Akoya pearls are the classic and best-known variety of old cultured pearls. The roundness of the pearl and the depth and consistency of luster have positioned this pearl as the preferred choice in making a timeless statement of good taste in jewelry selection. When thinking of a simple Pearl necklace as a bridal choice or to accent that “little black dress,” the Akoya Pearl sets the standard as a premier selection.
Water temperature and mineral content will influence the quality of the pearl production. Cool to cold water produces best results. Akoya producing mollusks are found in ocean waters bordering certain areas of the eastern coast of North and South America, the east coast of Africa, the Mediterranean and throughout the Indo-Pacific region. The vast majority of the Akoya producing mollusks are found offshore Japan. This natural phenomenon, together with the evolution of the Cultured Pearl production process since the early 1900s, has formed the basis of a multibillion dollar pearling industry.
The Akoya producing mollusk – the Pinctada Fucata Martensii –produces pearls between two and ten millimeters in size. Each shell produces four to five pearls at a time with a nacre thickness of approximately 1/10 to 2/10 of a millimeter. The growing time for most Akoya pearls is from six to eighteen months. Oftentimes, the longer the cultivation timeline, the higher the value of the pearl.

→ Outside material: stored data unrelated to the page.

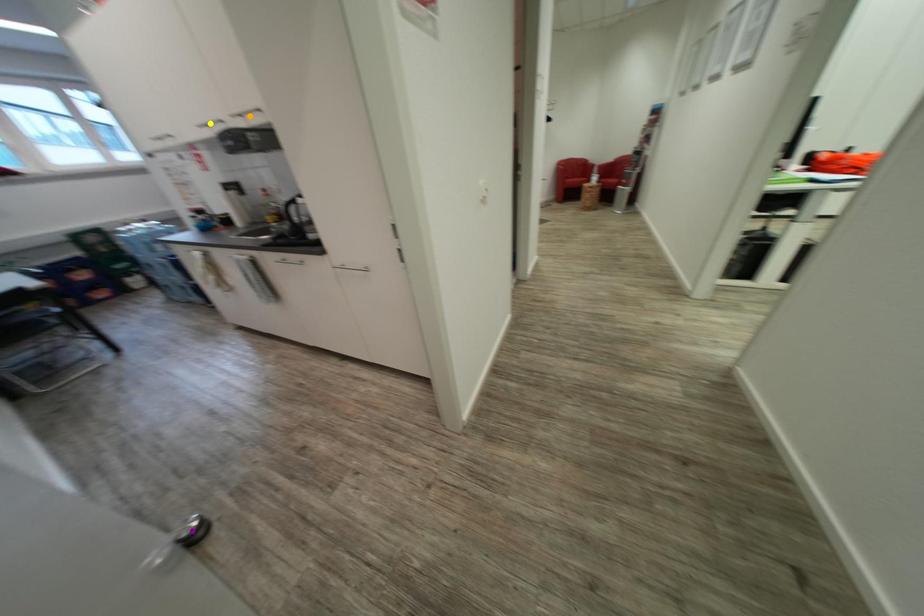
Order these from farthest to nearest:
A) yellow point
B) orange point
C) purple point

yellow point
orange point
purple point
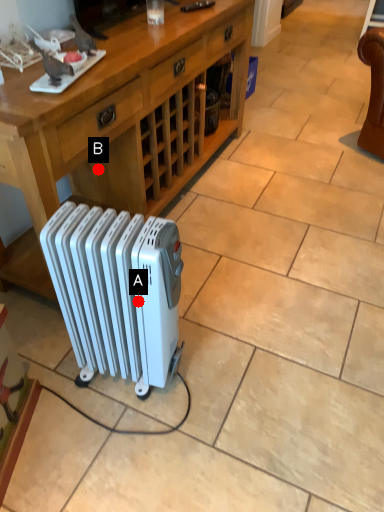
Question: Two points are circled on the image, labeled by A and B beside each circle. Which point is closer to the camera?

Choices:
 (A) A is closer
 (B) B is closer

Answer: (A)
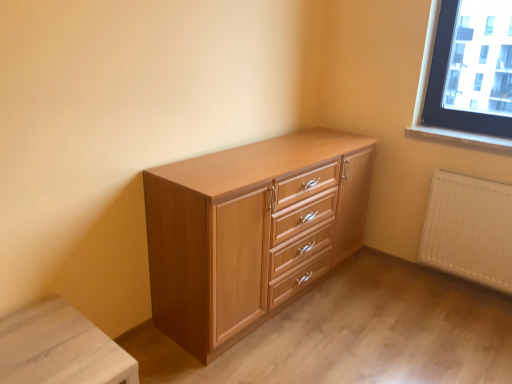
Identify the location of light wood changing table at lower left. (60, 348).

Describe the element at coordinates (469, 229) in the screenshot. I see `white matte radiator at lower right` at that location.

This screenshot has width=512, height=384. I want to click on light brown wood chest of drawers at center, so click(x=251, y=231).

Based on the photo, from the image's perspective, is light wood changing table at lower left located above or below smooth wood window sill at upper right?

light wood changing table at lower left is below smooth wood window sill at upper right.

Are light wood changing table at lower left and smooth wood window sill at upper right beside each other?

light wood changing table at lower left is not next to smooth wood window sill at upper right, and they're not touching.

This screenshot has width=512, height=384. What are the coordinates of `window sill lying above the light wood changing table at lower left (from the image's perspective)` in the screenshot? It's located at (460, 137).

Between smooth wood window sill at upper right and light brown wood chest of drawers at center, which one is positioned behind?

smooth wood window sill at upper right.

Can you confirm if smooth wood window sill at upper right is wider than light brown wood chest of drawers at center?

No, smooth wood window sill at upper right is not wider than light brown wood chest of drawers at center.

Does smooth wood window sill at upper right have a larger size compared to light brown wood chest of drawers at center?

Actually, smooth wood window sill at upper right might be smaller than light brown wood chest of drawers at center.

Where is `the chest of drawers in front of the smooth wood window sill at upper right`? the chest of drawers in front of the smooth wood window sill at upper right is located at coordinates (251, 231).

Is light brown wood chest of drawers at center facing towards smooth wood window sill at upper right?

Yes, light brown wood chest of drawers at center is oriented towards smooth wood window sill at upper right.

I want to click on window sill lying above the light brown wood chest of drawers at center (from the image's perspective), so click(x=460, y=137).

Which object is positioned more to the left, light brown wood chest of drawers at center or smooth wood window sill at upper right?

light brown wood chest of drawers at center.

From the image's perspective, which object appears higher, light brown wood chest of drawers at center or smooth wood window sill at upper right?

From the image's view, smooth wood window sill at upper right is above.

Based on their sizes in the image, would you say white matte radiator at lower right is bigger or smaller than light brown wood chest of drawers at center?

Clearly, white matte radiator at lower right is smaller in size than light brown wood chest of drawers at center.

Looking at this image, which of these two, white matte radiator at lower right or light brown wood chest of drawers at center, stands shorter?

white matte radiator at lower right.

From a real-world perspective, relative to light brown wood chest of drawers at center, is white matte radiator at lower right vertically above or below?

From a real-world perspective, white matte radiator at lower right is physically below light brown wood chest of drawers at center.

In the image, is white matte radiator at lower right positioned in front of or behind light brown wood chest of drawers at center?

white matte radiator at lower right is positioned farther from the viewer than light brown wood chest of drawers at center.

How far apart are light brown wood chest of drawers at center and light wood changing table at lower left?

31.83 inches.

Is there a large distance between light brown wood chest of drawers at center and light wood changing table at lower left?

No, light brown wood chest of drawers at center is not far from light wood changing table at lower left.

In the image, is light brown wood chest of drawers at center positioned in front of or behind light wood changing table at lower left?

light brown wood chest of drawers at center is positioned farther from the viewer than light wood changing table at lower left.

In terms of height, does smooth wood window sill at upper right look taller or shorter compared to light wood changing table at lower left?

Clearly, smooth wood window sill at upper right is shorter compared to light wood changing table at lower left.

Is smooth wood window sill at upper right positioned before light wood changing table at lower left?

No, it is behind light wood changing table at lower left.

From a real-world perspective, between smooth wood window sill at upper right and light wood changing table at lower left, who is vertically higher?

smooth wood window sill at upper right is physically above.

From the image's perspective, which one is positioned lower, light brown wood chest of drawers at center or white matte radiator at lower right?

white matte radiator at lower right.

Considering the positions of objects light brown wood chest of drawers at center and white matte radiator at lower right in the image provided, who is more to the right, light brown wood chest of drawers at center or white matte radiator at lower right?

From the viewer's perspective, white matte radiator at lower right appears more on the right side.

Is the position of light brown wood chest of drawers at center less distant than that of white matte radiator at lower right?

That is True.

Is light brown wood chest of drawers at center aimed at white matte radiator at lower right?

Yes, light brown wood chest of drawers at center is aimed at white matte radiator at lower right.

The image size is (512, 384). Find the location of `changing table to the left of smooth wood window sill at upper right`. changing table to the left of smooth wood window sill at upper right is located at coordinates point(60,348).

Locate an element on the screen. The width and height of the screenshot is (512, 384). the chest of drawers that appears below the smooth wood window sill at upper right (from the image's perspective) is located at coordinates (251, 231).

Considering their positions, is white matte radiator at lower right positioned closer to smooth wood window sill at upper right than light wood changing table at lower left?

white matte radiator at lower right lies closer to smooth wood window sill at upper right than the other object.

Considering their positions, is smooth wood window sill at upper right positioned closer to light wood changing table at lower left than light brown wood chest of drawers at center?

Among the two, light brown wood chest of drawers at center is located nearer to light wood changing table at lower left.

Considering their positions, is light brown wood chest of drawers at center positioned further to light wood changing table at lower left than smooth wood window sill at upper right?

smooth wood window sill at upper right lies further to light wood changing table at lower left than the other object.

Considering their positions, is smooth wood window sill at upper right positioned closer to light brown wood chest of drawers at center than white matte radiator at lower right?

Among the two, white matte radiator at lower right is located nearer to light brown wood chest of drawers at center.

From the image, which object appears to be farther from light wood changing table at lower left, smooth wood window sill at upper right or white matte radiator at lower right?

smooth wood window sill at upper right.

Based on their spatial positions, is smooth wood window sill at upper right or light wood changing table at lower left closer to light brown wood chest of drawers at center?

light wood changing table at lower left is positioned closer to the anchor light brown wood chest of drawers at center.

Considering their positions, is white matte radiator at lower right positioned closer to light wood changing table at lower left than light brown wood chest of drawers at center?

The object closer to light wood changing table at lower left is light brown wood chest of drawers at center.

When comparing their distances from smooth wood window sill at upper right, does light wood changing table at lower left or white matte radiator at lower right seem closer?

Among the two, white matte radiator at lower right is located nearer to smooth wood window sill at upper right.

Identify the location of chest of drawers between light wood changing table at lower left and smooth wood window sill at upper right. (251, 231).

Image resolution: width=512 pixels, height=384 pixels. I want to click on chest of drawers between light wood changing table at lower left and white matte radiator at lower right from left to right, so click(x=251, y=231).

Locate an element on the screen. window sill located between light brown wood chest of drawers at center and white matte radiator at lower right in the left-right direction is located at coordinates (460, 137).

The image size is (512, 384). I want to click on window sill situated between light wood changing table at lower left and white matte radiator at lower right from left to right, so click(460, 137).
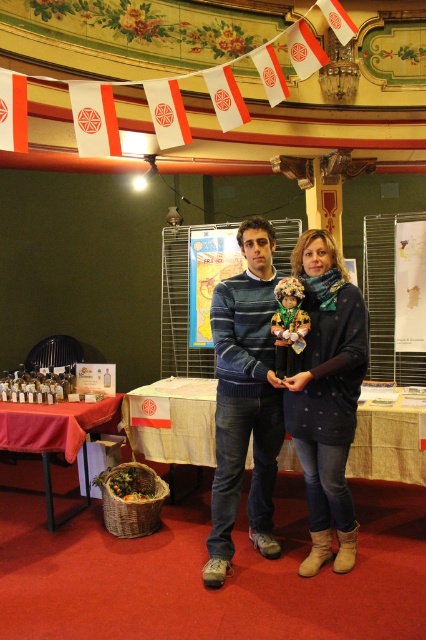
You are an event planner trying to place a decorative item on a table located at point A. The knit sweater at center is currently at point B. If you want to move the sweater to point A, will you have to move it towards the left or right side of the image?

Successful pearling is the result of thoughtful planning, patient tending and nurturing of the producing mollusks and an enormous investment in time, money, science, and people. That the outcome of years of patient cultivation should yield a productive harvest is often a wonder.
Once the pearls are recovered, the lengthy and highly skilled process of hand sorting, grading and valuing the pearls for market sale begins. Valuation of the pearl considers natural luster, surface smoothness, size and degree of roundness. While color is not an absolute in determining the value of Akoya Pearls, whiteness with pink undertone is considered to be highly valued for most cultures. In some cultures, the creamier tones are more complimentary to natural skin tone and therefore more desirable.